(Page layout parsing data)

##############################

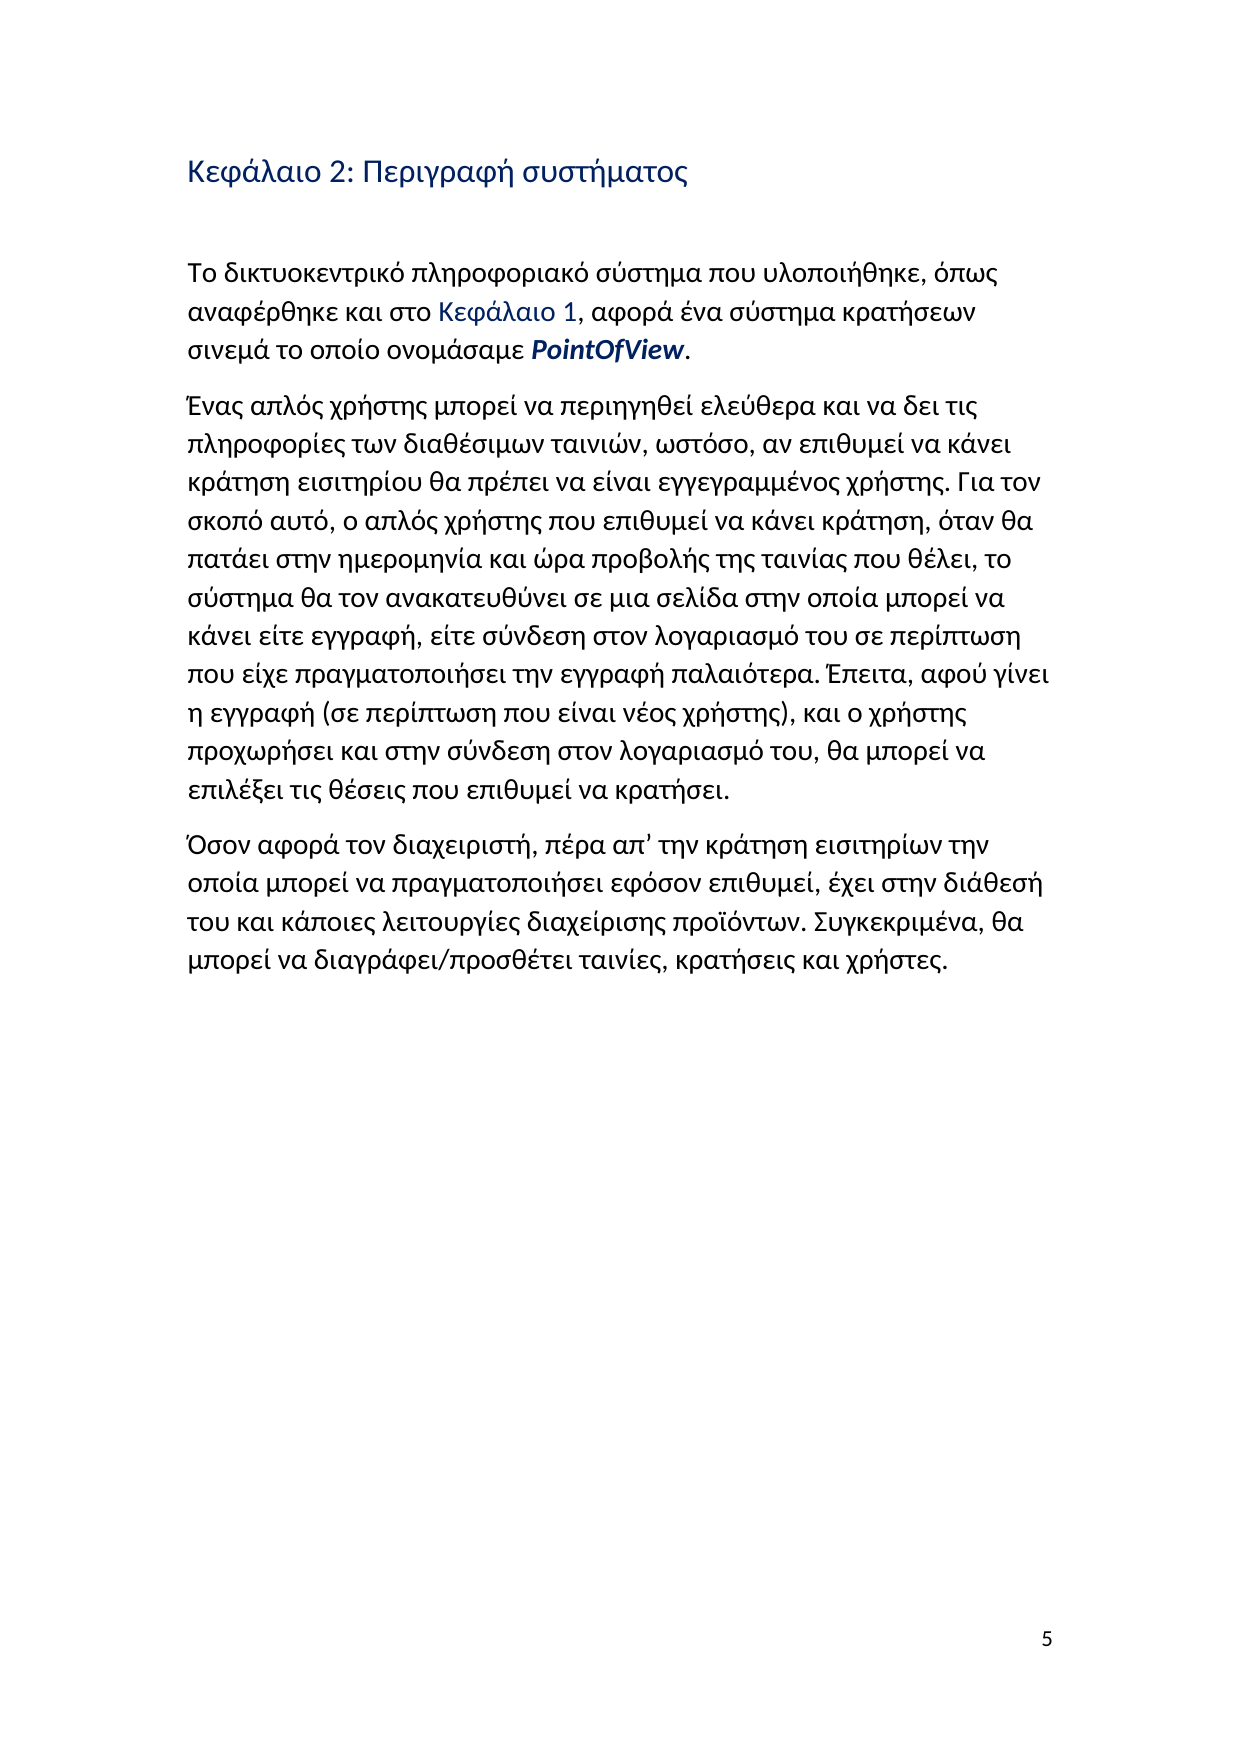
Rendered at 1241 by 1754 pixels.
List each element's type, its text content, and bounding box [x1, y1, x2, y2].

subtitle Κεφάλαιο 2: Περιγραφή συστήματος [187, 150, 1053, 191]
text Όσον αφορά τον διαχειριστή, πέρα απ’ την κράτηση εισιτηρίων την οποία μπορεί να πραγματοποιήσει εφόσον επιθυμεί, έχει στην διάθεσή του και κάποιες λειτουργίες διαχείρισης προϊόντων. Συγκεκριμένα, θα μπορεί να διαγράφει/προσθέτει ταινίες, κρατήσεις και χρήστες. [187, 826, 1053, 977]
text Ένας απλός χρήστης μπορεί να περιηγηθεί ελεύθερα και να δει τις πληροφορίες των διαθέσιμων ταινιών, ωστόσο, αν επιθυμεί να κάνει κράτηση εισιτηρίου θα πρέπει να είναι εγγεγραμμένος χρήστης. Για τον σκοπό αυτό, ο απλός χρήστης που επιθυμεί να κάνει κράτηση, όταν θα πατάει στην ημερομηνία και ώρα προβολής της ταινίας που θέλει, το σύστημα θα τον ανακατευθύνει σε μια σελίδα στην οποία μπορεί να κάνει είτε εγγραφή, είτε σύνδεση στον λογαριασμό του σε περίπτωση που είχε πραγματοποιήσει την εγγραφή παλαιότερα. Έπειτα, αφού γίνει η εγγραφή (σε περίπτωση που είναι νέος χρήστης), και ο χρήστης προχωρήσει και στην σύνδεση στον λογαριασμό του, θα μπορεί να επιλέξει τις θέσεις που επιθυμεί να κρατήσει. [187, 387, 1053, 807]
text Το δικτυοκεντρικό πληροφοριακό σύστημα που υλοποιήθηκε, όπως αναφέρθηκε και στο Κεφάλαιο 1, αφορά ένα σύστημα κρατήσεων σινεμά το οποίο ονομάσαμε PointOfView. [187, 254, 1053, 367]
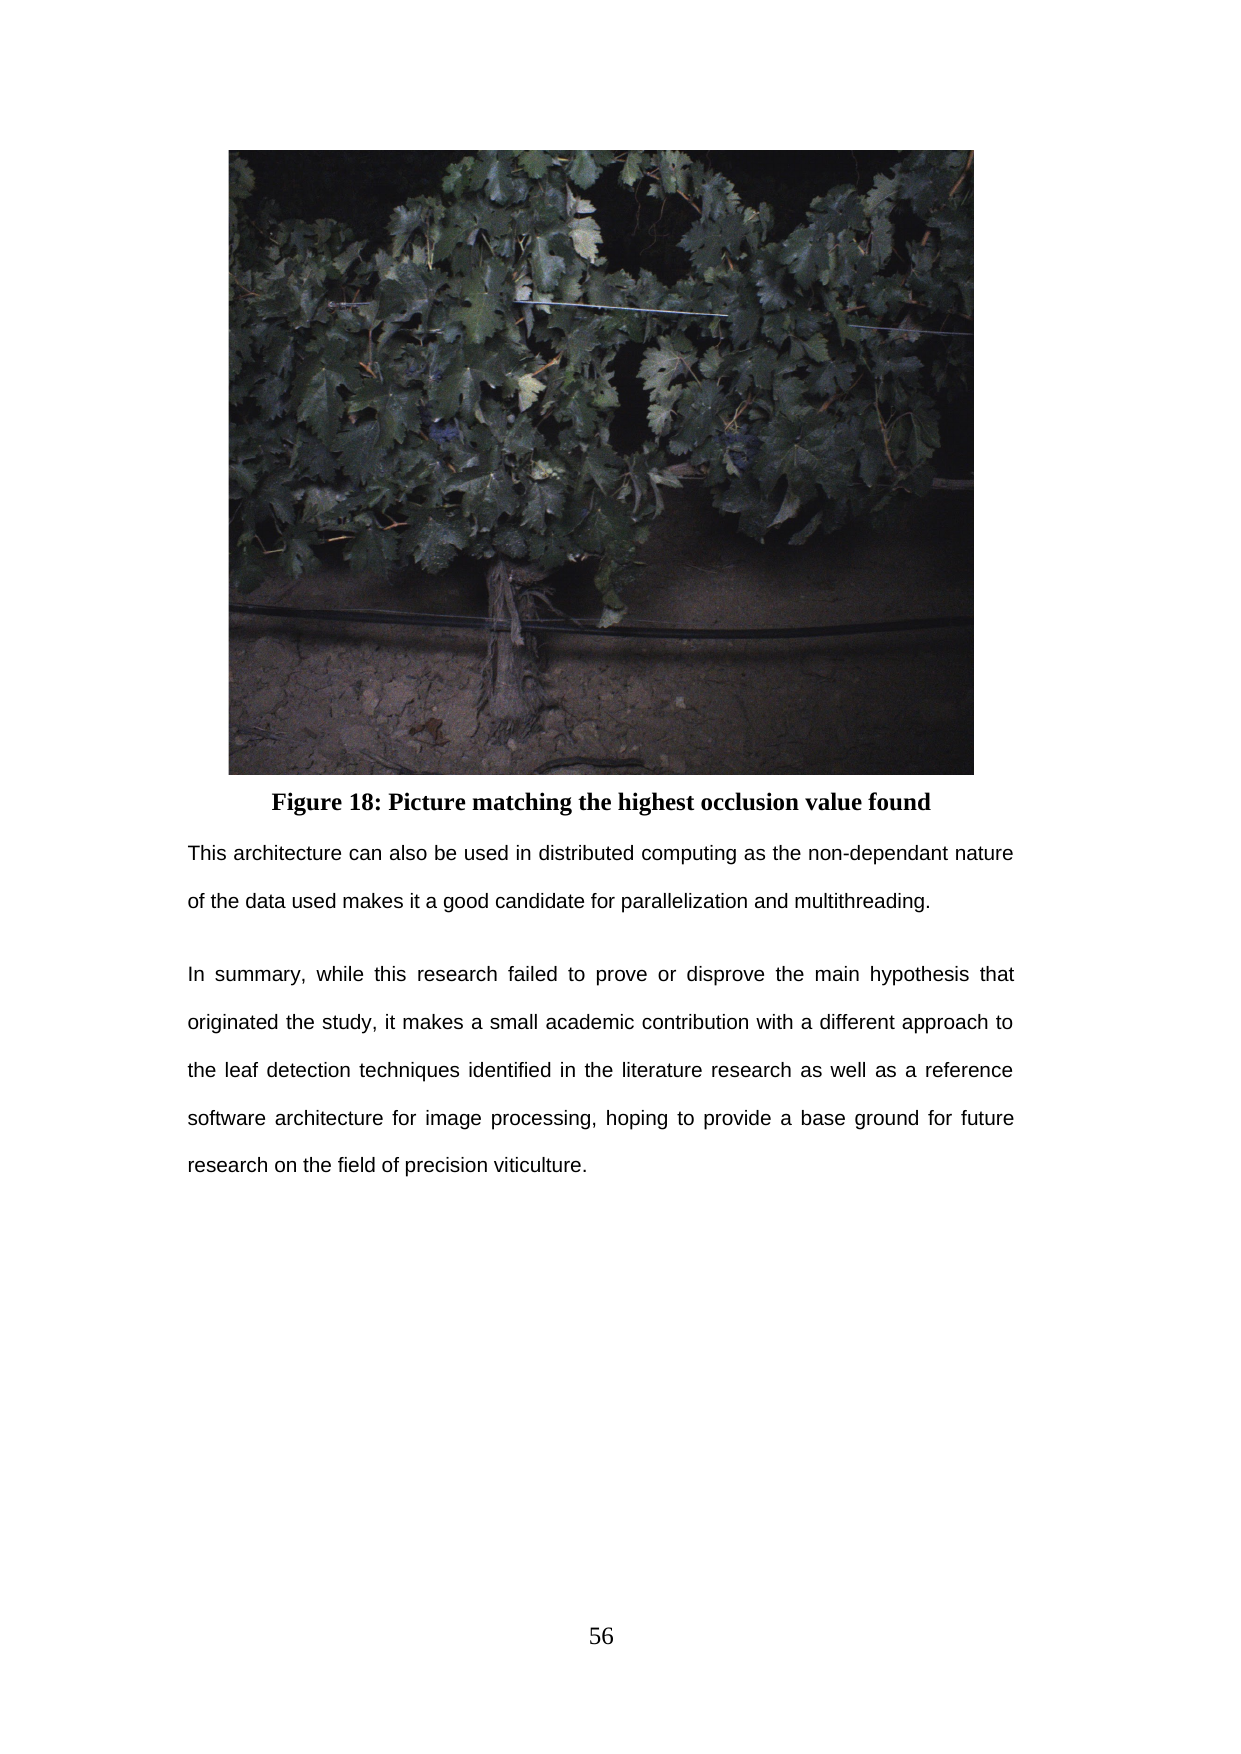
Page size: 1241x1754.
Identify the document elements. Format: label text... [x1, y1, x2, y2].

picture [228, 150, 974, 775]
text This architecture can also be used in distributed computing as the non-dependant nature of the data used makes it a good candidate for parallelization and multithreading. [187, 841, 1015, 913]
text In summary, while this research failed to prove or disprove the main hypothesis that originated the study, it makes a small academic contribution with a different approach to the leaf detection techniques identified in the literature research as well as a reference software architecture for image processing, hoping to provide a base ground for future research on the field of precision viticulture. [187, 962, 1015, 1177]
text Figure 17: Picture matching the highest occlusion value found [187, 787, 1015, 816]
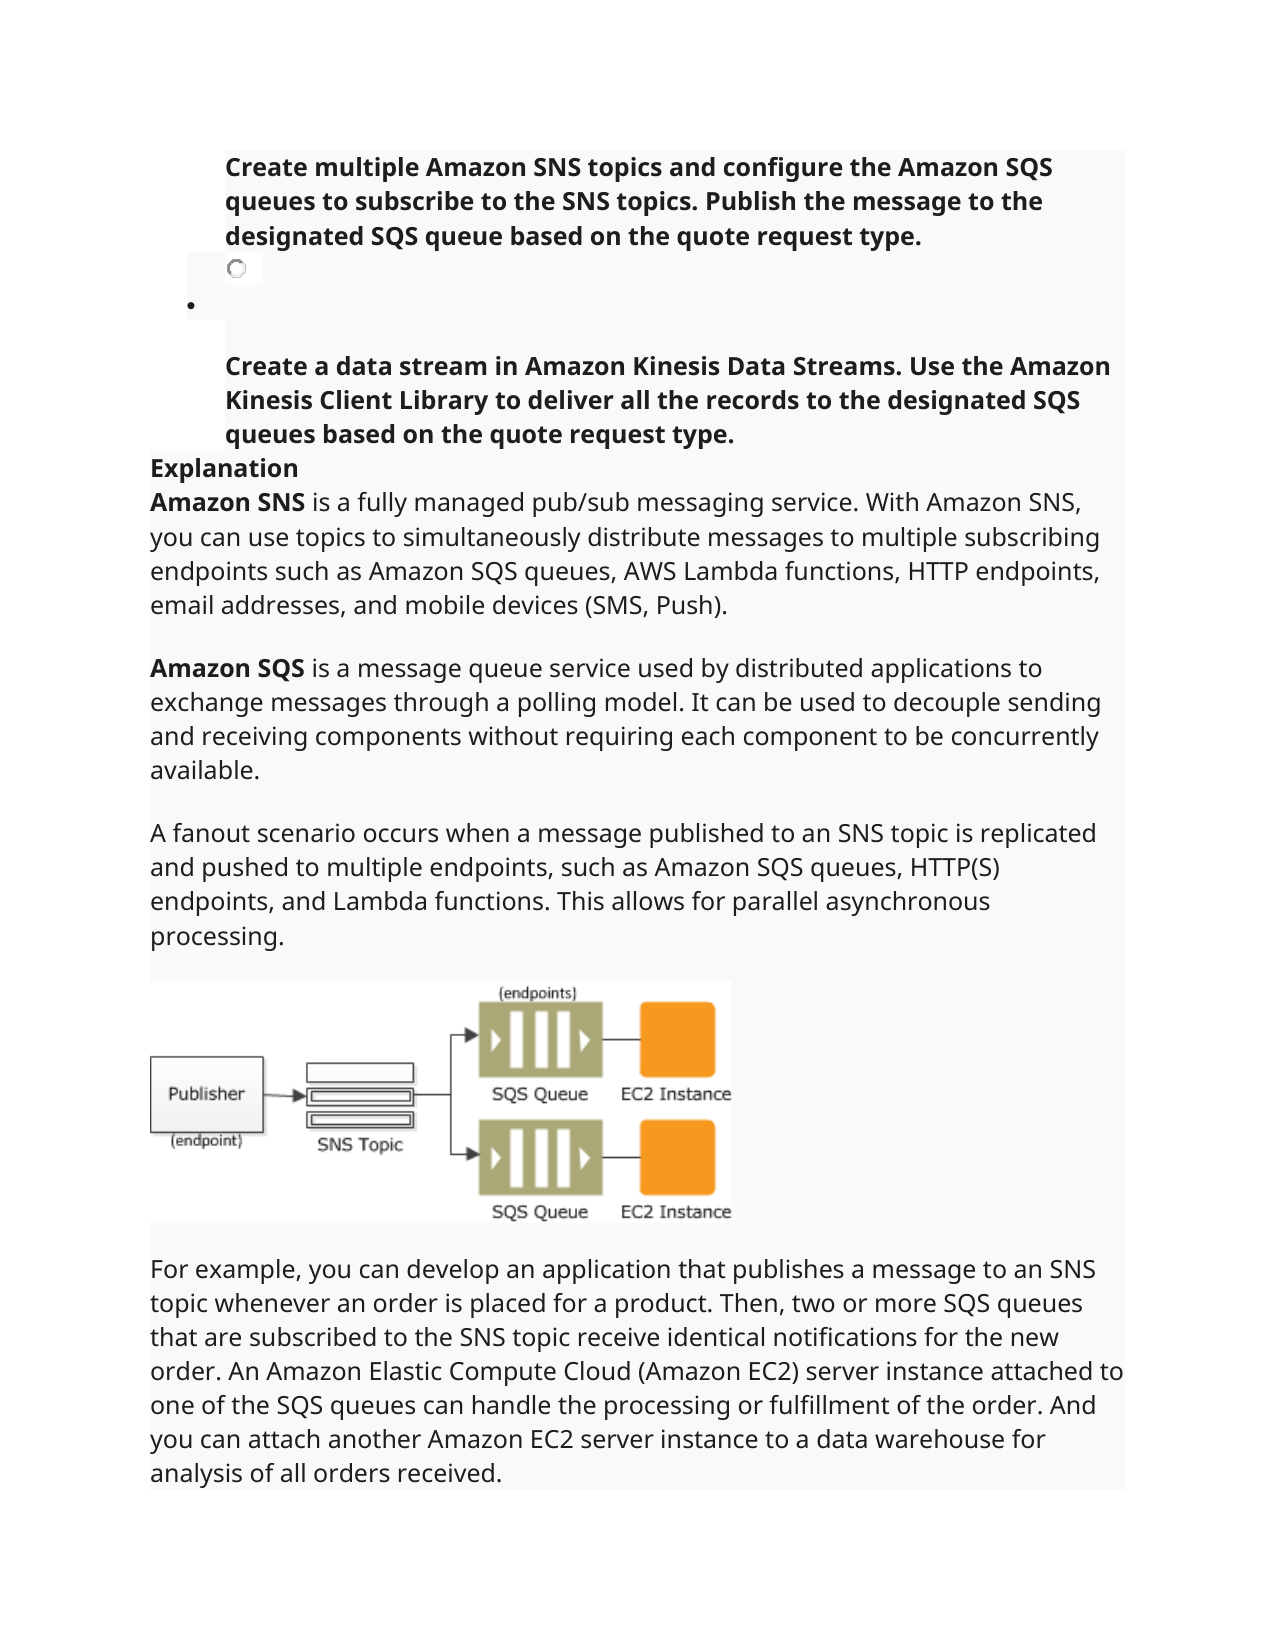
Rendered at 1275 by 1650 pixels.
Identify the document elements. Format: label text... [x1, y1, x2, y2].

text Amazon SQS is a message queue service used by distributed applications to exchange messages through a polling model. It can be used to decouple sending and receiving components without requiring each component to be concurrently available. [150, 651, 1125, 787]
text Amazon SNS is a fully managed pub/sub messaging service. With Amazon SNS, you can use topics to simultaneously distribute messages to multiple subscribing endpoints such as Amazon SQS queues, AWS Lambda functions, HTTP endpoints, email addresses, and mobile devices (SMS, Push). [150, 485, 1125, 621]
text For example, you can develop an application that publishes a message to an SNS topic whenever an order is placed for a product. Then, two or more SQS queues that are subscribed to the SNS topic receive identical notifications for the new order. An Amazon Elastic Compute Cloud (Amazon EC2) server instance attached to one of the SQS queues can handle the processing or fulfillment of the order. And you can attach another Amazon EC2 server instance to a data warehouse for analysis of all orders received. [150, 1252, 1125, 1490]
text Create multiple Amazon SNS topics and configure the Amazon SQS queues to subscribe to the SNS topics. Publish the message to the designated SQS queue based on the quote request type. [225, 150, 1125, 252]
text Create a data stream in Amazon Kinesis Data Streams. Use the Amazon Kinesis Client Library to deliver all the records to the designated SQS queues based on the quote request type. [225, 349, 1125, 451]
picture [150, 981, 732, 1223]
text Explanation [150, 451, 1125, 485]
text A fanout scenario occurs when a message published to an SNS topic is replicated and pushed to multiple endpoints, such as Amazon SQS queues, HTTP(S) endpoints, and Lambda functions. This allows for parallel asynchronous processing. [150, 816, 1125, 952]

##############################

*HOW TO COMPLETE THIS TASK*
Report how many lines in the data include the word "pixels". Nothing else is needed.

*ANSWER TO THIS EXERCISE*
2